Am I doing something wrong or do I need something done with the brakes.

Note, this is my first tractor and I am new to all of this


----------



## pogobill

45 degrees is a pretty steep slope for a lawn tractor! Have you looked in your operators manual to see what the recommended limits are? 

One thing you could do, is what I do. I mow my steep bit by driving up the slope on a but of an angle. That takes a little of the steepness out of it... but not too much of an angle otherwise you risk a roll over. Another way might be to mow in reverse, backing up the hill and keeping your weight more towards the drive wheels so you can maintain traction and control. 

My slope is not very long, and not as steep as yours. Perhaps you need a Gravely or a regular mower that is self propelled if it is too much for your ride on.

Good luck and be careful, mowing a slope can get ugly real quick!


----------



## stickerpicker

meppwc said:


> I have a John Deere STX38 garden tractor. (5-spd manual)
> I have a question that involves proper usage when going down my hill which is on a 45 degree angle.
> 
> When I go down the hill I have the tractor in 1st gear and approach the hill slow
> The tractor starts off going down the hill at a slow speed but then starts to increase speed alot
> 
> I have tried braking, clutching, but nothing slows the tractor down.
> 
> Am I doing something wrong or do I need something done with the brakes.
> 
> Note, this is my first tractor and I am new to all of this


What people need to be aware of is that - QUOTE: POSSOM MANN - the wheels with the least traction always take the lead . Example : when you were a kid and you slammed your bike pedals in reverse and the New Departure locked the brake, the rear wheel tried to pass you . 

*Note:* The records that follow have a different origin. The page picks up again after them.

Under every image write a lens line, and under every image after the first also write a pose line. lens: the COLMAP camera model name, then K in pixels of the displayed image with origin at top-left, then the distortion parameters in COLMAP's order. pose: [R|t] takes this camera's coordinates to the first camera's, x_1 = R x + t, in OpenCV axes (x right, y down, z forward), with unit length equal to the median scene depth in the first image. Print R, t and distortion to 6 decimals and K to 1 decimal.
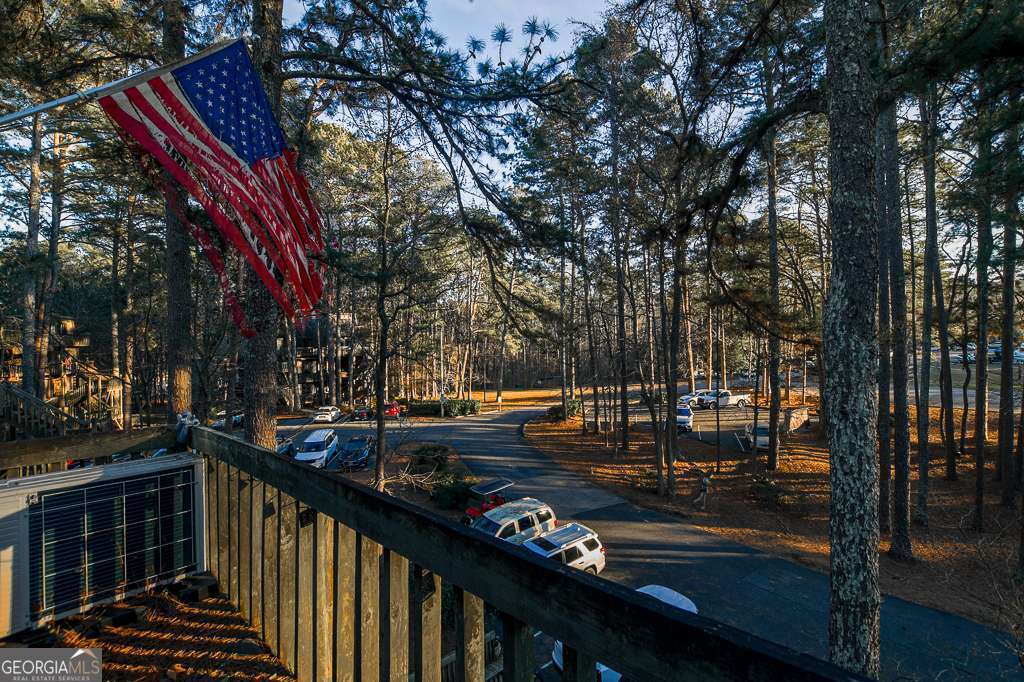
lens RADIAL K [[452.7, 0, 517.3], [0, 452.7, 342.9], [0, 0, 1]] dist [-0.019952, 0.000019]
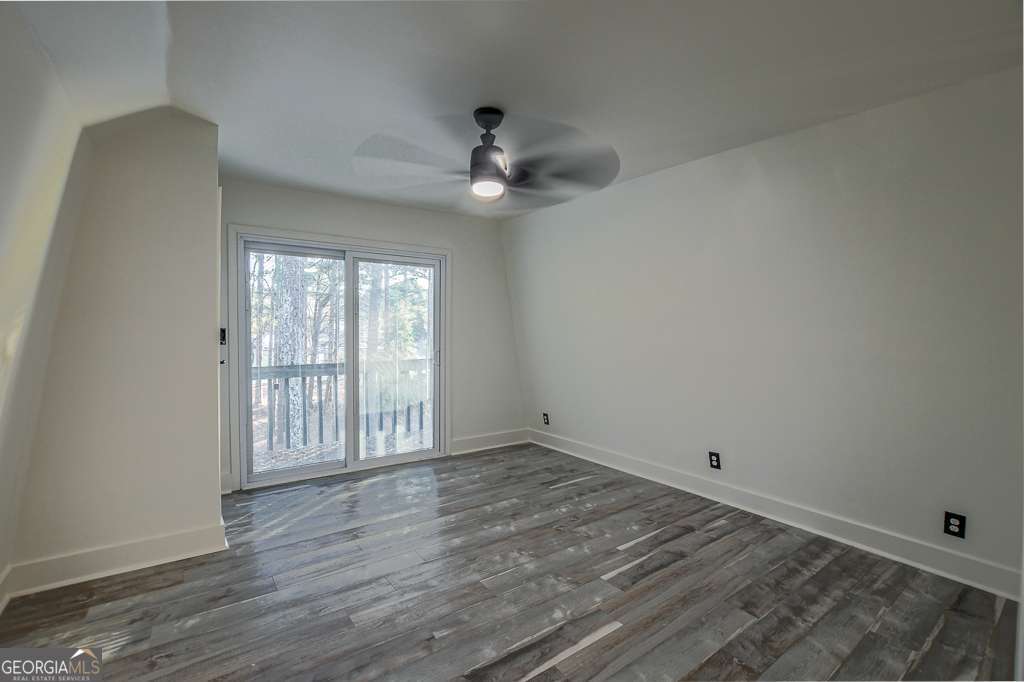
lens RADIAL K [[452.7, 0, 517.3], [0, 452.7, 342.9], [0, 0, 1]] dist [-0.019952, 0.000019]
pose [[0.203158, -0.006377, 0.979125, -0.109223], [-0.012419, 0.999882, 0.009089, 0.003315], [-0.979067, -0.014007, 0.203055, -0.039222]]
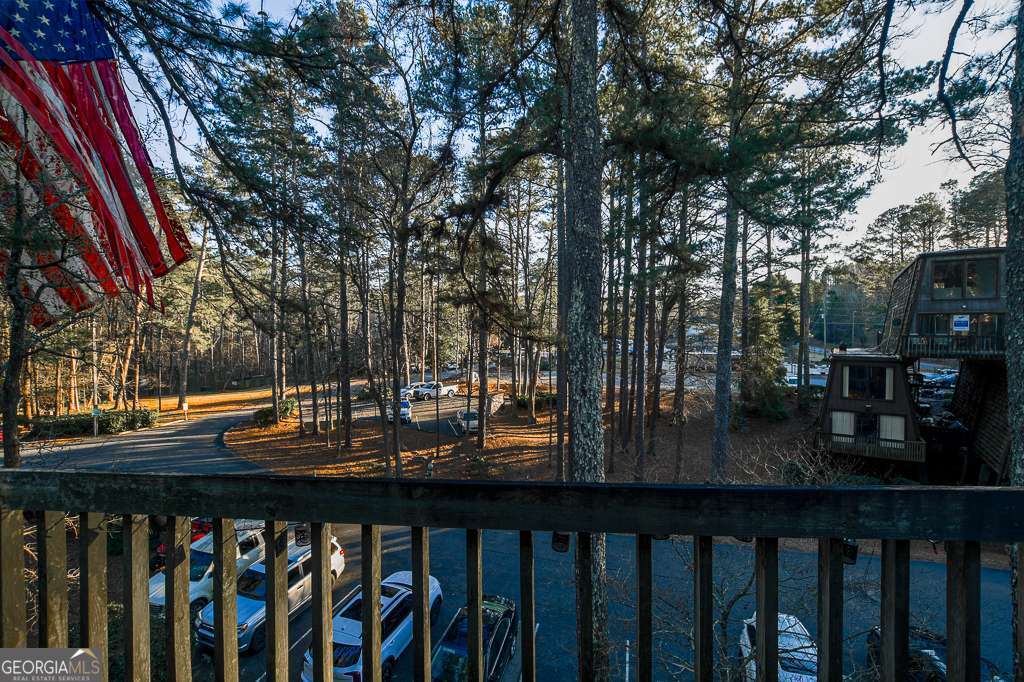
lens RADIAL K [[448.5, 0, 512.0], [0, 448.5, 341.0], [0, 0, 1]] dist [-0.001309, 0.000115]
pose [[0.823670, 0.003674, 0.567057, -0.022272], [-0.007090, 0.999968, 0.003818, 0.000480], [-0.567025, -0.007165, 0.823669, 0.002467]]
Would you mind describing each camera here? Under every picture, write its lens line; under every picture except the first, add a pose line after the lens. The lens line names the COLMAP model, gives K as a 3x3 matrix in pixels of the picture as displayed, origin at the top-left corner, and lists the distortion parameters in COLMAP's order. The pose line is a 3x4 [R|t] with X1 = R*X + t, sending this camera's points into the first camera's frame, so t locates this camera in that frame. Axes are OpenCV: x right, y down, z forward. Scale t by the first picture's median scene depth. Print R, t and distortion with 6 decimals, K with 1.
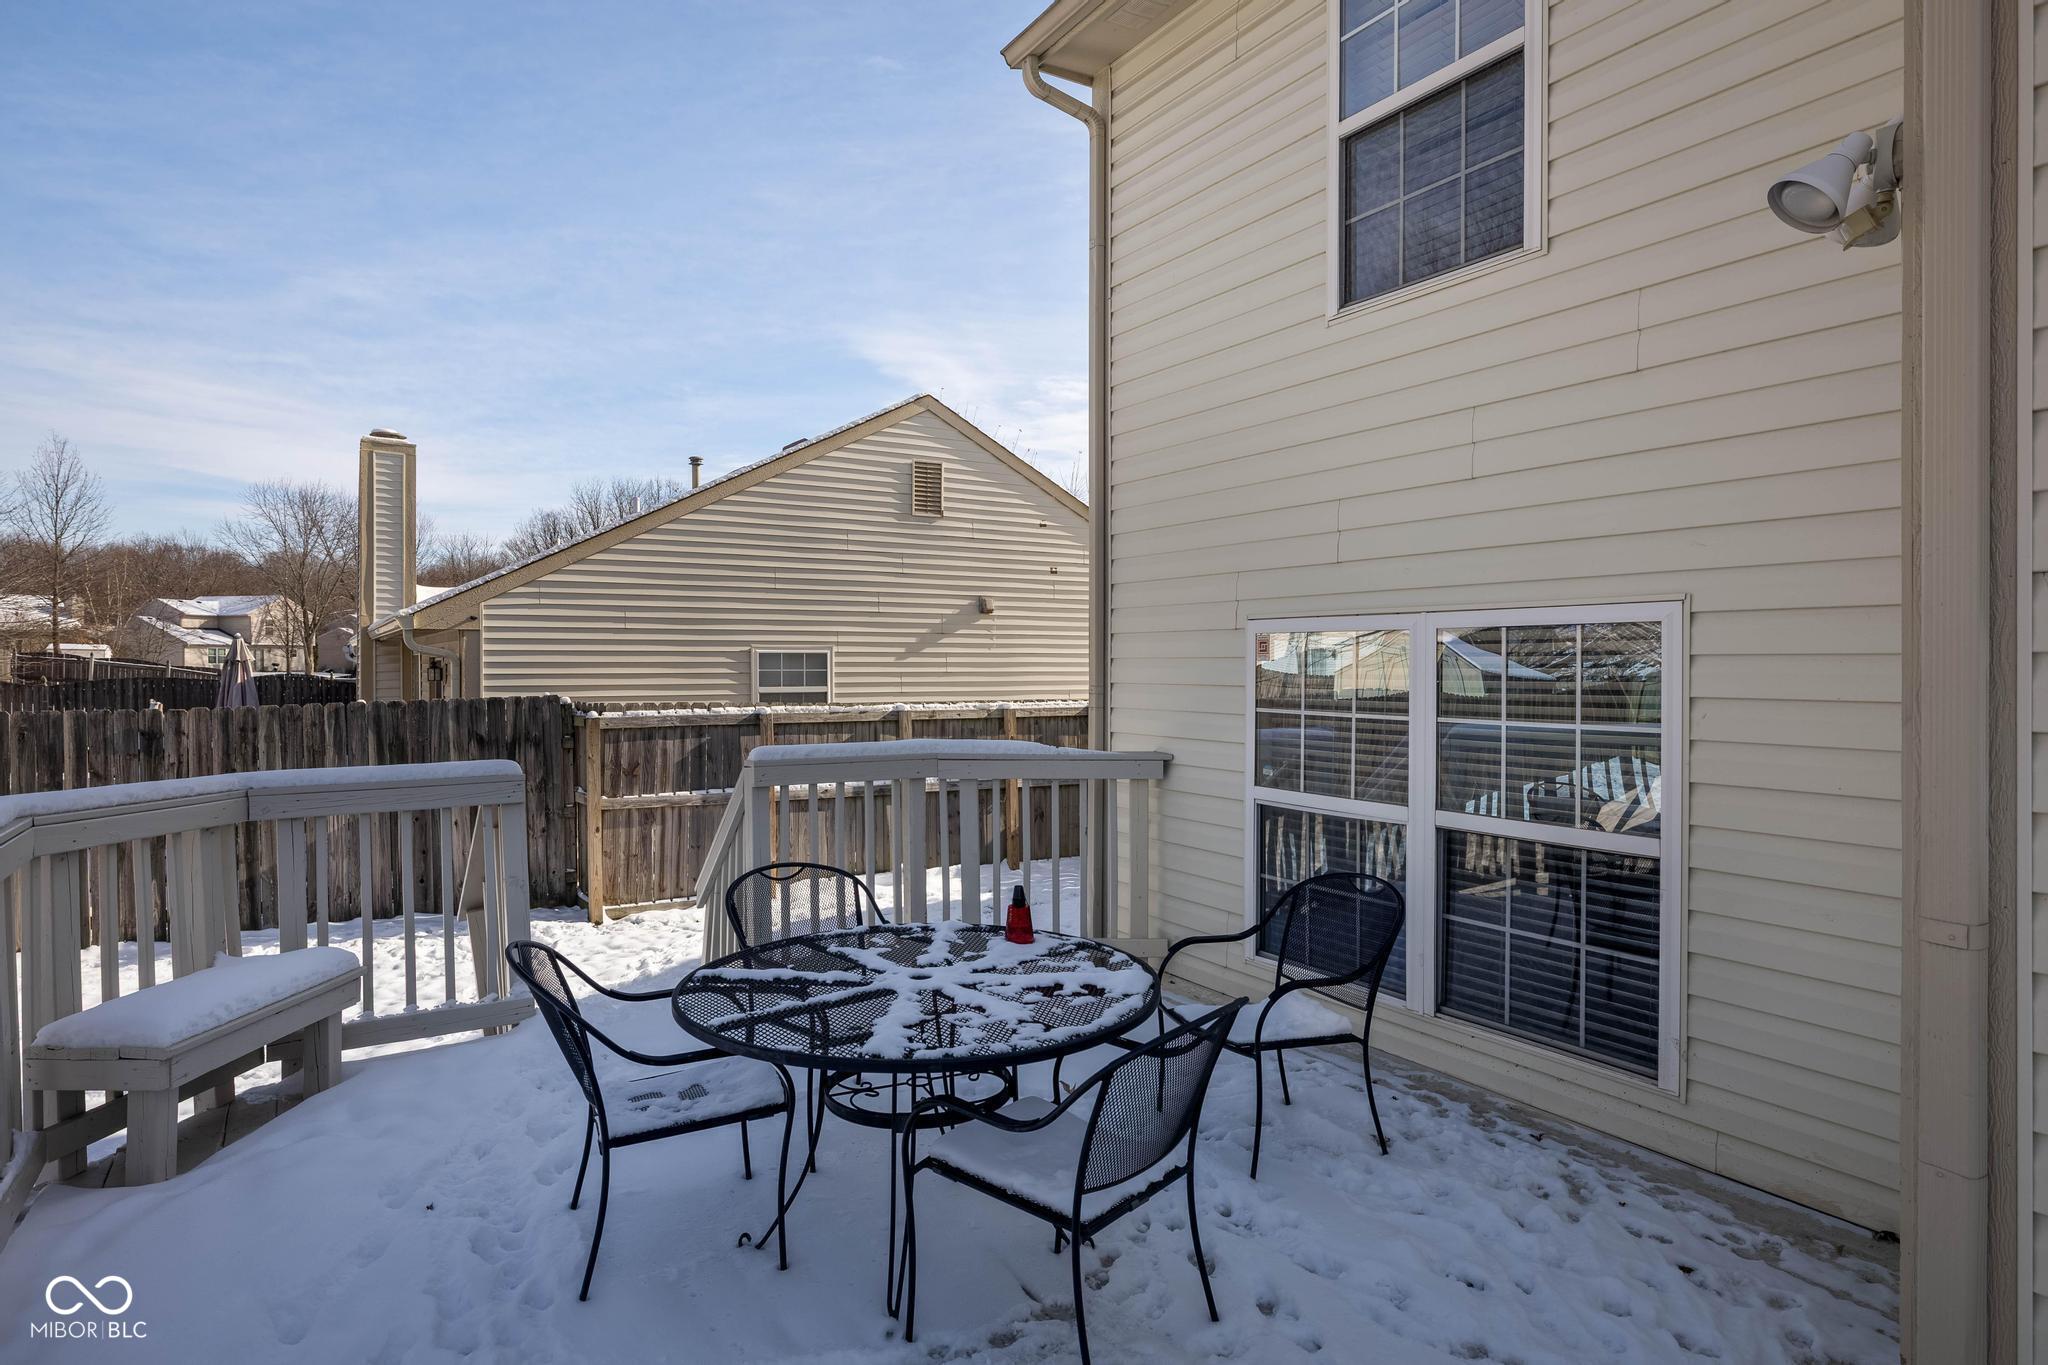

When in your car or worse a pick up truck with a light rear end , the vehicle will do a 180° then continue in a straight line rear first if the rear wheels are locked long enough .

Ice, snow or mud and even a wash board dirt road :

This one is the part people just won't believe . When accelerating and the rear wheels spin they have less traction than the front wheels that aren't moving and the rear tends to come around . Yes, even on the wash board road if acceleration ceases the rear end quickly re - aligns itself with the front .

The same will happen with your tractor if you lock the rear wheels with the brake or they simply loose traction from being in a slow gear . *So, this wouldn't be too bad except for the transition from front in the lead to rear in the lead on a steep incline .* About half way through this maneuver is when the tractor rolls and all too often makes news headlines and the widow sells the tractor .

So what to do if the rear tractor wheels loose traction going down hill and there is any hint it may do the 180° maneuver . * JUMP*

Because of this phenomenon , the anti - lock brakes were developed .


----------



## ErnieS

Me? I'd be hanging a couple hundred pounds off the back of that thing, carried as low as possible.


----------



## BTS

I would get a walk behind mower, it would be a LOT safer.
Or you could get a cow, then the grass will even get fertilized


----------



## jhngardner367

Most tractors/zero-turns are not recommended to be operated at more than 40 deg. Both because of the roll-over danger,and the engine starving for oil.
If you look at the roadside,on a highway that has slopes,you'll see that a lot of them are either mowed part way,or not at all.


----------